Für die Erdbestattung, wie übrigens auch für die Feuerbestattung (Bestattung der Asche in einer Urne), gibt es verschiedene Grabarten.
Wahlgrab
Sollen mehrere Generationen einer Familie eine gemeinsame Ruhestätte finden, können die Angehörigen auf dem zuständigen Friedhof ein Wahlgrab aussuchen. Wahlgräber gibt es in verschiedenen Größen, d.h. für eine, zwei, drei oder mehr vorgesehene Bestattungen. Zudem kann bei Wahlgräbern die Nutzzeit immer verlängert werden. Dies bedeutet, dass die Grabstätte über Generationen im Familienbesitz bleiben kann. Näheres regelt die jeweilige Friedhofssatzung.
Reihengrab
In Reihengräbern darf nur einmal bestattet werden. Bei einem weiteren Sterbefall in der Familie muss erneut eine Grabstätte erworben werden.
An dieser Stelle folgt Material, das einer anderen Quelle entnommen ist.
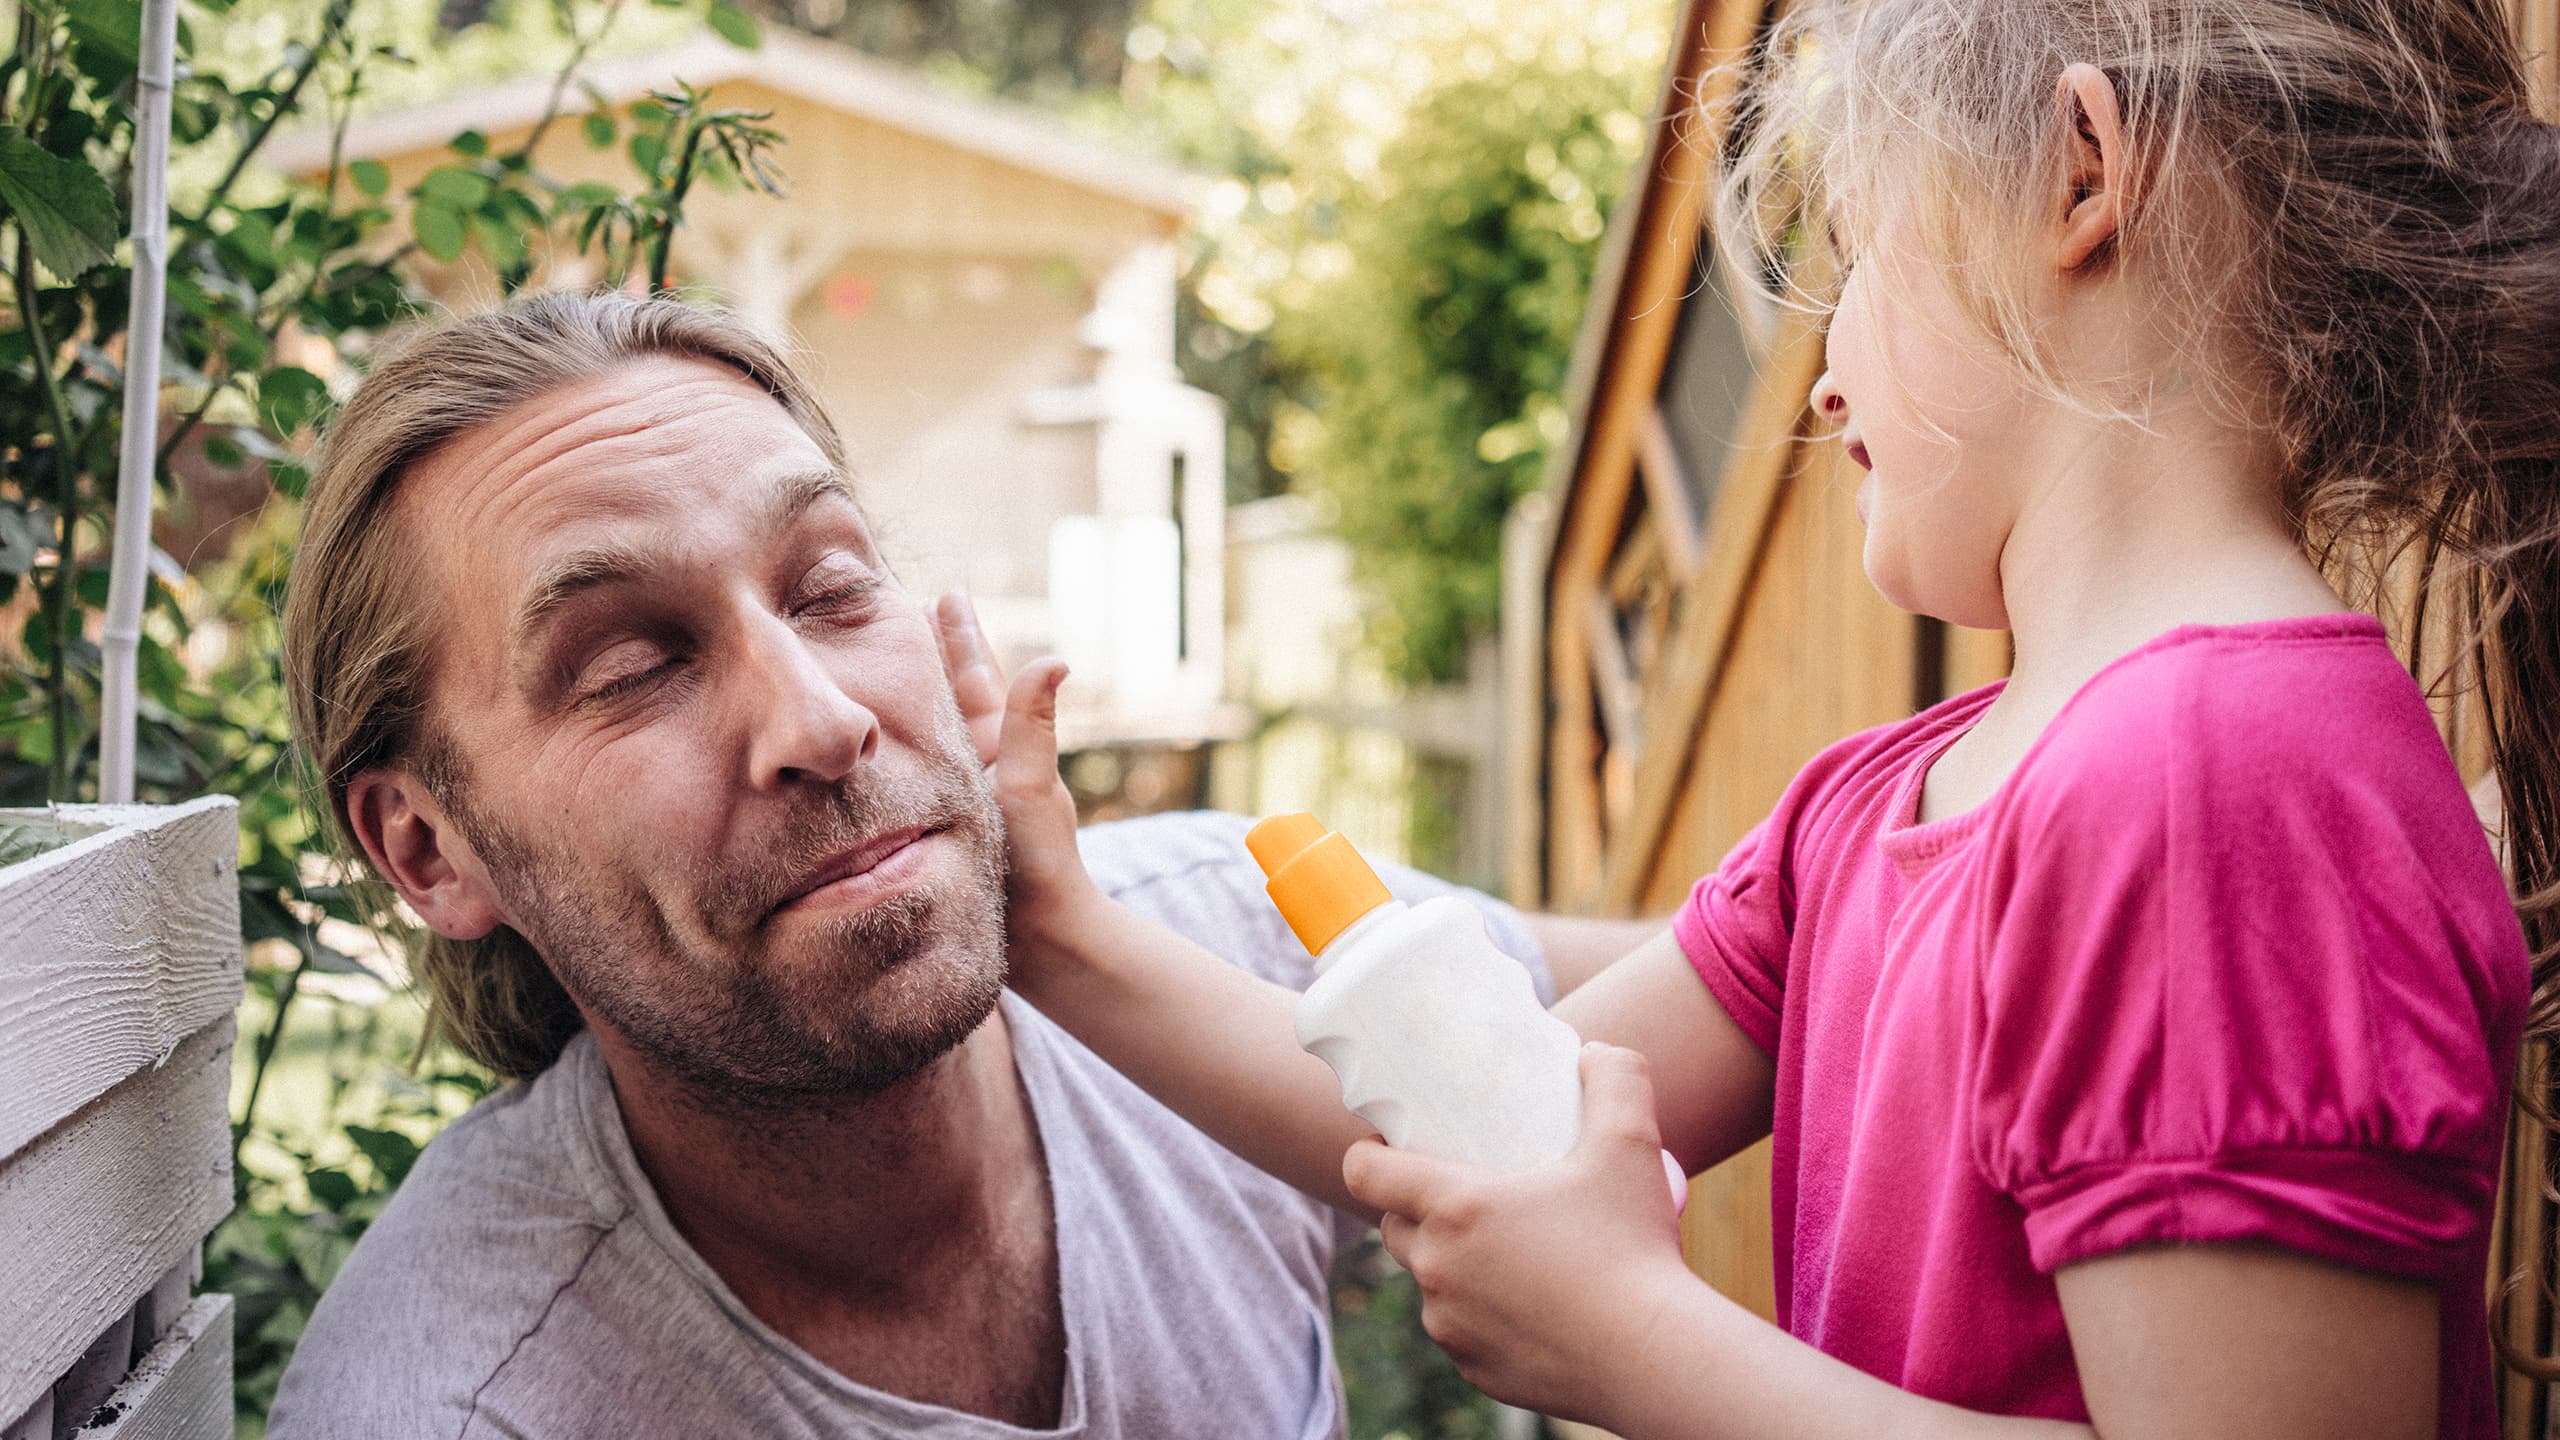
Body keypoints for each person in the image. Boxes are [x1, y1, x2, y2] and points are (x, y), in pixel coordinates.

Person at [984, 1, 2560, 1435]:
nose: (1817, 385)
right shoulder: (1880, 803)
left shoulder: (2228, 780)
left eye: (1859, 251)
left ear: (2079, 175)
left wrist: (1637, 1341)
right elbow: (1477, 1104)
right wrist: (1058, 935)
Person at [262, 293, 1649, 1439]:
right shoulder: (455, 1407)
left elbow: (1769, 992)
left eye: (831, 589)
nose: (819, 716)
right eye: (633, 667)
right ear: (427, 849)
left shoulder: (1211, 936)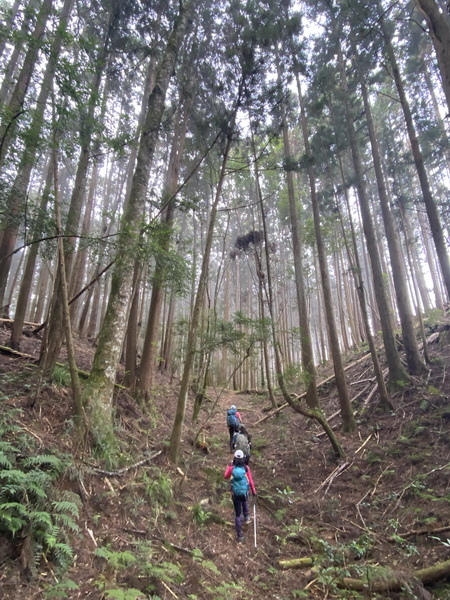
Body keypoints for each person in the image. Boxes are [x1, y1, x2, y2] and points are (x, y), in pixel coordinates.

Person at [224, 449, 256, 542]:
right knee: (244, 500)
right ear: (243, 458)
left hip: (235, 493)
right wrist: (253, 491)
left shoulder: (232, 468)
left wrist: (228, 467)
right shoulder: (246, 468)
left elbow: (225, 476)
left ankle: (240, 535)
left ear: (234, 457)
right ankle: (246, 517)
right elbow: (250, 480)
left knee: (238, 514)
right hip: (244, 493)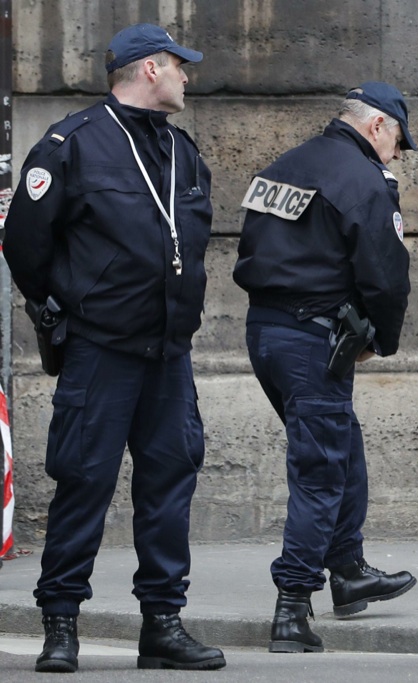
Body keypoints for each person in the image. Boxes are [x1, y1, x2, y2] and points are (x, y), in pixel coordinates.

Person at [4, 24, 224, 672]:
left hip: (168, 355)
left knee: (168, 486)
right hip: (101, 350)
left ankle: (162, 624)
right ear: (150, 69)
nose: (188, 76)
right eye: (180, 66)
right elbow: (24, 242)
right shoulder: (72, 145)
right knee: (84, 482)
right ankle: (61, 622)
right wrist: (55, 312)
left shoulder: (184, 150)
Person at [233, 82, 418, 653]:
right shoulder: (362, 179)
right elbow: (386, 276)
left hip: (266, 332)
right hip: (314, 340)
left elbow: (254, 245)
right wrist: (381, 341)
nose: (397, 154)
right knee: (319, 471)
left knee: (342, 446)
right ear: (376, 127)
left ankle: (348, 570)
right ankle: (292, 608)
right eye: (397, 142)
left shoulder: (285, 165)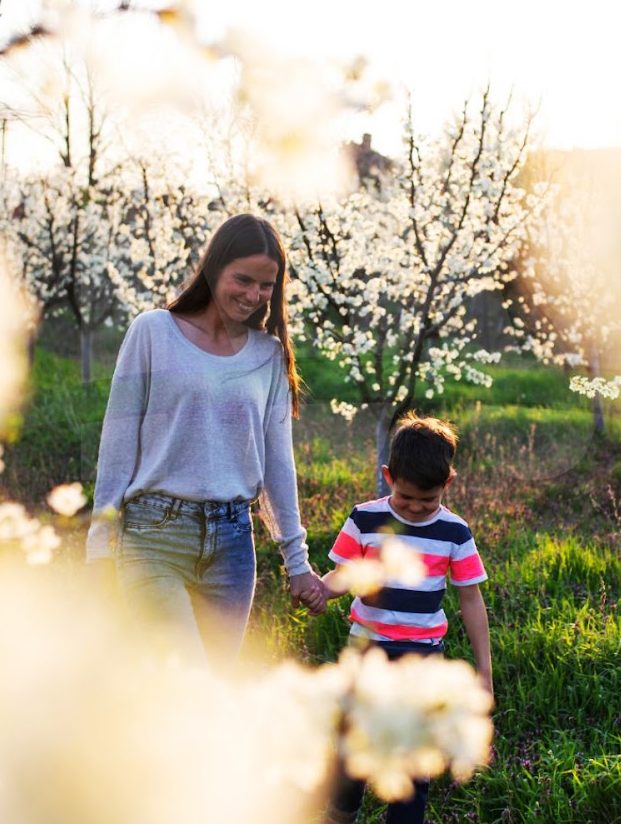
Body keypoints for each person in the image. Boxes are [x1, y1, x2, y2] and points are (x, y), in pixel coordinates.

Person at [86, 212, 325, 671]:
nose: (254, 295)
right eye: (243, 279)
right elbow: (117, 444)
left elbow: (277, 462)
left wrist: (297, 562)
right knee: (184, 685)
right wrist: (100, 543)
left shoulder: (269, 355)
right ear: (214, 268)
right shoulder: (153, 331)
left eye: (266, 285)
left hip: (234, 545)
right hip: (154, 537)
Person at [318, 413, 492, 824]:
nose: (415, 508)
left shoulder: (455, 532)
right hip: (367, 652)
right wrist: (320, 589)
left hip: (422, 658)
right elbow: (343, 575)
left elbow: (470, 599)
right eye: (405, 498)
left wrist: (484, 670)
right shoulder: (365, 519)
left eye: (427, 501)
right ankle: (342, 811)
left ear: (447, 484)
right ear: (388, 475)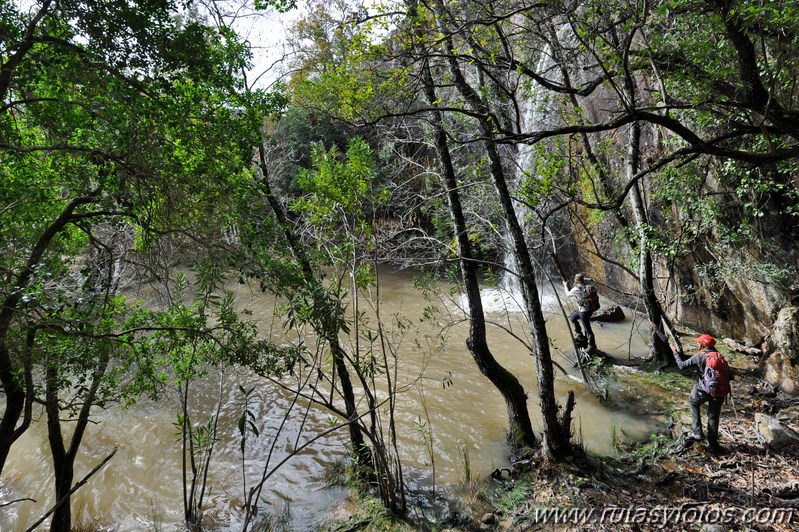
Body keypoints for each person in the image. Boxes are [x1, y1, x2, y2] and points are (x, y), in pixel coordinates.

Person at [671, 333, 732, 454]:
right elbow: (730, 376)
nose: (697, 343)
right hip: (720, 392)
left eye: (699, 342)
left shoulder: (699, 356)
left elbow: (682, 366)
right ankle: (713, 445)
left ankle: (698, 433)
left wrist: (674, 352)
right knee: (713, 416)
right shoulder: (720, 357)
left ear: (704, 344)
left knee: (693, 402)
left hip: (703, 390)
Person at [562, 273, 597, 356]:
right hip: (589, 310)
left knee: (588, 330)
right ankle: (579, 334)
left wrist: (565, 286)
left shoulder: (576, 289)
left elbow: (567, 295)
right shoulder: (587, 287)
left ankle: (591, 347)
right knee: (572, 317)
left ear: (576, 280)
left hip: (583, 312)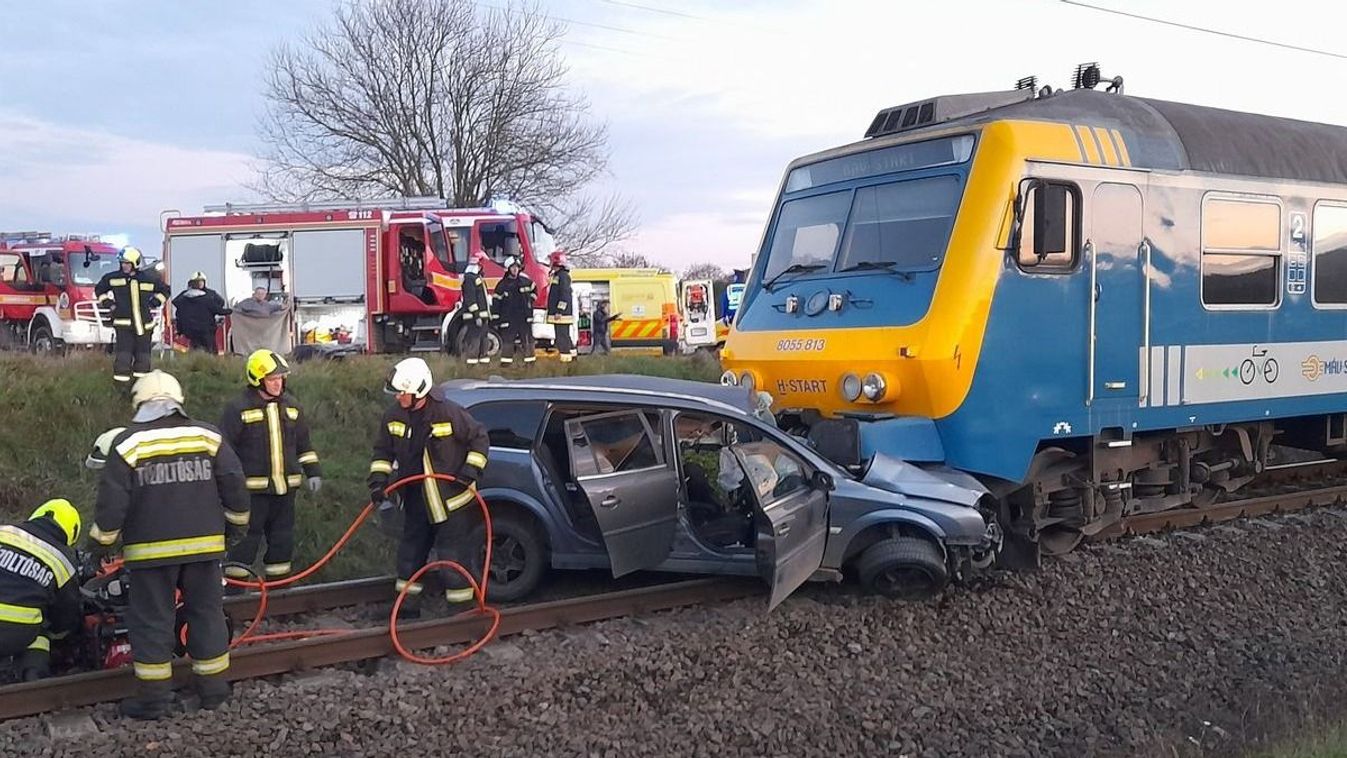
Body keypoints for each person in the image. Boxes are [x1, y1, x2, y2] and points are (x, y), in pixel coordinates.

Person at [88, 370, 250, 719]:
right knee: (206, 615)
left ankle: (154, 701)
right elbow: (234, 485)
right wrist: (235, 529)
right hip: (205, 549)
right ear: (178, 400)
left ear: (140, 404)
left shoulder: (127, 444)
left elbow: (112, 505)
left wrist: (100, 546)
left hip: (150, 554)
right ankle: (214, 692)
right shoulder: (208, 435)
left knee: (152, 622)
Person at [367, 358, 489, 618]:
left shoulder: (448, 413)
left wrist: (469, 471)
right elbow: (383, 452)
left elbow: (479, 439)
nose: (399, 397)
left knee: (452, 558)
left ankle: (461, 610)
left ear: (419, 391)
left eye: (403, 392)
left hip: (451, 502)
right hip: (415, 500)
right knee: (410, 554)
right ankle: (407, 607)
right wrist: (378, 482)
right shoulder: (393, 417)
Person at [219, 350, 321, 586]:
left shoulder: (292, 407)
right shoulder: (238, 409)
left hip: (286, 491)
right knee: (246, 542)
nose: (278, 383)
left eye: (281, 378)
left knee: (282, 542)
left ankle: (280, 593)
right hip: (251, 493)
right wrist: (229, 487)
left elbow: (304, 446)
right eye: (273, 379)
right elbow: (225, 451)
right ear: (257, 380)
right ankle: (235, 594)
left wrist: (313, 472)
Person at [0, 499, 82, 681]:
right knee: (42, 627)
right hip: (16, 634)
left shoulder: (4, 532)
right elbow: (66, 615)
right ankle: (33, 676)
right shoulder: (63, 559)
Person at [94, 246, 171, 386]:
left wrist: (156, 301)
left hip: (145, 327)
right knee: (123, 359)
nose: (124, 266)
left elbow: (165, 290)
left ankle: (141, 387)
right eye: (122, 263)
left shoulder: (149, 278)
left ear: (134, 263)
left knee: (143, 360)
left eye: (127, 263)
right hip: (124, 327)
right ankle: (121, 390)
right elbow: (99, 290)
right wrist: (108, 304)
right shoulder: (112, 278)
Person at [493, 256, 537, 365]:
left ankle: (530, 365)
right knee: (508, 342)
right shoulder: (502, 285)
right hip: (509, 319)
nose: (515, 270)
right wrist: (496, 320)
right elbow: (496, 303)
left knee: (527, 342)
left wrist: (530, 301)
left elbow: (534, 289)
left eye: (517, 267)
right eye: (512, 268)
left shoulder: (525, 281)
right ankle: (506, 366)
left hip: (524, 318)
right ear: (508, 269)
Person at [171, 272, 231, 353]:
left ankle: (196, 362)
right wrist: (231, 311)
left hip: (190, 331)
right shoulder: (207, 297)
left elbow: (177, 309)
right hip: (206, 331)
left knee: (195, 349)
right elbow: (219, 309)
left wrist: (180, 330)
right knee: (211, 351)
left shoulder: (183, 297)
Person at [460, 251, 492, 365]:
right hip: (474, 317)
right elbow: (471, 300)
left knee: (483, 340)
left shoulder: (476, 278)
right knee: (474, 340)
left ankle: (483, 364)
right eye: (480, 266)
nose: (481, 268)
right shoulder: (469, 279)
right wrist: (477, 315)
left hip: (481, 317)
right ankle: (472, 365)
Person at [545, 251, 575, 362]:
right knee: (565, 337)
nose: (550, 263)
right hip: (561, 314)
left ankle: (566, 362)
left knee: (562, 338)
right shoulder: (558, 275)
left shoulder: (563, 276)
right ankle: (573, 358)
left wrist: (559, 311)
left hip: (561, 315)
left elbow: (564, 295)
Reihengräber haben eine festgelegte Nutzzeit, in der Regel zwischen 20 und 25 Jahren. Nach Ablauf dieser Zeit geht die Grabstätte wieder in den Besitz der Kommune über. Eine Verlängerung der Nutzzeit ist nicht möglich. Reihengräber werden von der Friedhofsverwaltung zugeteilt, sodass man keinen Einfluss auf die Lage der Grabstätte hat.
Anonyme Bestattung
Die anonyme Bestattung ist die Beisetzung auf einem Gemeinschaftsfeld, ohne die Kennzeichnung der persönlichen Angaben. Sie kann in einer Urne oder einem Sarg erfolgen. Den Zeitpunkt und den Ort der Beisetzung bestimmt das Friedhofsamt. Den Angehörigen wird dies nicht mitgeteilt.